La expulsión de Camelot

Es tentador establecer una cierta continuidad entre Jackie, la película de Pablo Larraín sobre las cuitas de la viuda de John F. Kennedy durante las horas posteriores al atentado contra su marido, y Spencer, el último largometraje del cineasta chileno. Jacqueline Kennedy ve cómo se desvanece un encantamiento ante sus ojos, el Camelot simbólico en el que se ha desarrollado su breve vivencia como primera dama. Y Diana de Gales vive encerrada en su Camelot particular, esto es, las dependencias de un suntuoso palacio donde pasa las navidades la familia real británica, soportando a duras penas el protocolo y las rigideces que acompañan su día a día con una meticulosidad obsesiva; un ambiente tan opresivo que las floridas instrucciones de un militarizado jefe de cocina a sus subordinados nos hacen pensar en la siniestra relatora de Salò o le 120 giornate di Sodoma. Pero ése es precisamente el elemento que conecta Spencer con el largometraje que Larraín filmó después de Jackie y antes de la que no ocupa: la historia de un cuerpo que lucha por zafarse de una puesta en escena que lo encorseta no puede más que recordarnos a las bailarinas de Ema, que se evaden de la norma y buscan fuera de ella nuevas formas, nuevos modos de danza que liberen sus cuerpos, aunque sea al precio de renunciar a lo bello y lo distinguido.

El cine de Larraín es fascinante porque se sitúa en la frontera exacta entre la norma y la ruptura; sus películas adoptan la apariencia de un relato reconocible para desdibujar sus dimensiones a medida que avanzan. Un cine narrativo que abraza la abstracción, la pura representación de un cuerpo en tensión contra los muros que lo confinan, es decir, las paredes del decorado y las del propio relato. Spencer, digamos, está en realidad más cerca de Pirandello que de los reportajes de The Mirror; por tanto, la anécdota acerca de la caída en desgracia de Lady Diana en el seno de la casa de Windsor no debería despistarnos porque se trata, en buena medida, de un mero pretexto para que Larraín despliegue su discurso cinematográfico. Y Lady Di baila finalmente, se entrega a una danza extraña y fuera de lugar como la de las chicas de Ema, Diana baila con la lunática sensualidad de Audrey Horne frente a una cámara flotante que describe sinuosos movimientos para acompañar las evoluciones de la actriz. En esa secuencia, el film se evade hacia imágenes más propias del videoclip o incluso del mundo de la moda que del cine al uso. Puede parecer el momento más kitsch y afectado de Spencer pero es también el más arrojado, un extravío sin complejos que nos hace pensar en los travellings flotantes de otro cineasta osado y desinhibido como Terrence Malick.

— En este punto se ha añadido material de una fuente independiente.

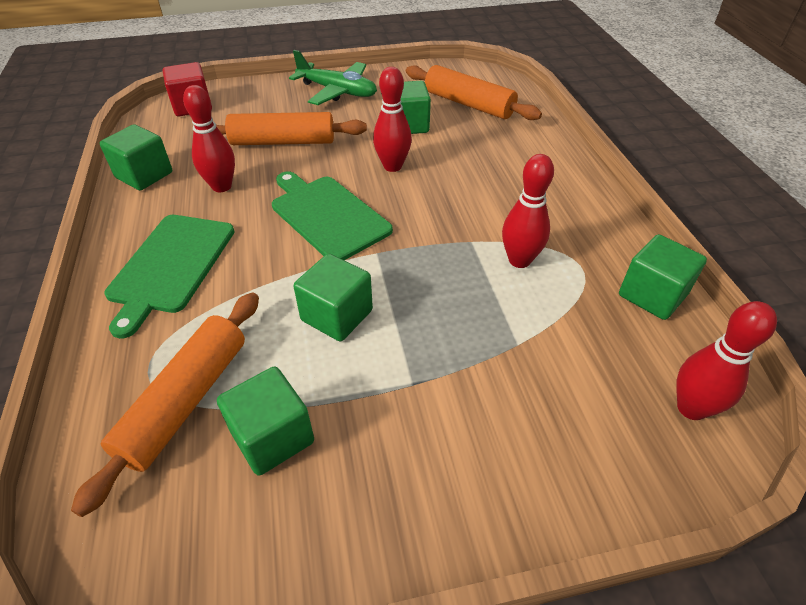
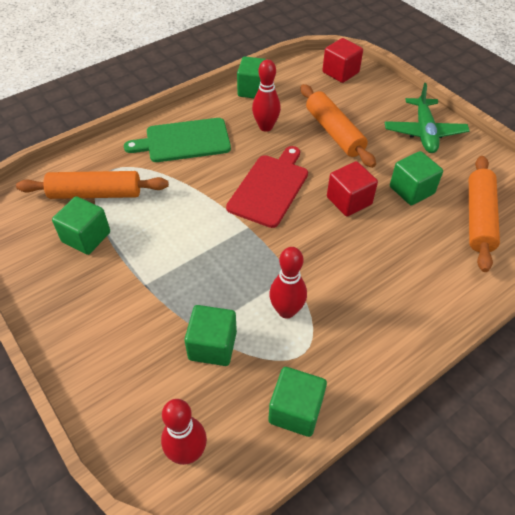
camera: 65 degrees right, 5 degrees up
(327, 215) = (270, 188): green cutting board -> red cutting board
(337, 315) = (182, 229): green cube -> green cube (212, 346)
(392, 166) = (349, 201): red bowling pin -> red cube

Spencer se extravía también hacia lo fantástico cuando los desvaríos de la protagonista, visiblemente afectada por un severo desarreglo alimentario, la llevan primero a hablar con la visión de Ana Bolena -premonición de su ulterior decapitación, primero en sentido figurado y luego en sentido literal- y después a una incursión nocturna en el antiguo hogar familiar de los Spencer, mansión en ruinas que se transfigura en casa encantada ante nuestros ojos. En otro film destacado de nuestra actualidad, la joven protagonista de Petite maman (Céline Sciamma) se desplaza de una casa a otra a través de un bosque mágico que la transporta a un tiempo paralelo donde traba conocimiento con su propia madre cuando era una niña de su misma edad. La casa a la que se desplaza es, en realidad, la misma de la que ha salido en el presente, realizando a la postre un viaje circular en el espacio y el tiempo. Diana Spencer, por el contrario, vive un extravío de signo más lewiscarrolliano y cruza una verja cargada de simbolismo para penetrar en una casa donde también se encuentra con su pasado familiar pero, en su caso, representado como ruina y como espectro. Y no dialoga mágicamente con su petite maman sino que recupera el vínculo con su padre a través de una vieja chaqueta que se convierte en una extraña confidente en la intimidad de su cuarto (como el Jean Dujardin de Le Daim, pero es ésa una coincidencia más azarosa en la que no vamos a abundar). Sciamma y Larraín, pues, comparten el gesto de penetrar oblicuamente en el terreno de lo fantástico para dar un sentido más profundo y menos convencional a la evolución de sus protagonistas, así como para llevar sus películas por aventurados derroteros, estructuras más allá del consabido arco dramático tan caro al Hollywood nuestro de cada día. Diana, en definitiva, no vuelve a sus raíces para alcanzar una catarsis o conocimiento sino como parte del proceso que le llevará a salir de Camelot expulsada o evadida, según se mire. Del mismo modo, Larraín parece buscar una especie de penetración y autoexpulsión de los márgenes de lo convencional, a la manera también de las bailarinas rebeldes de Ema.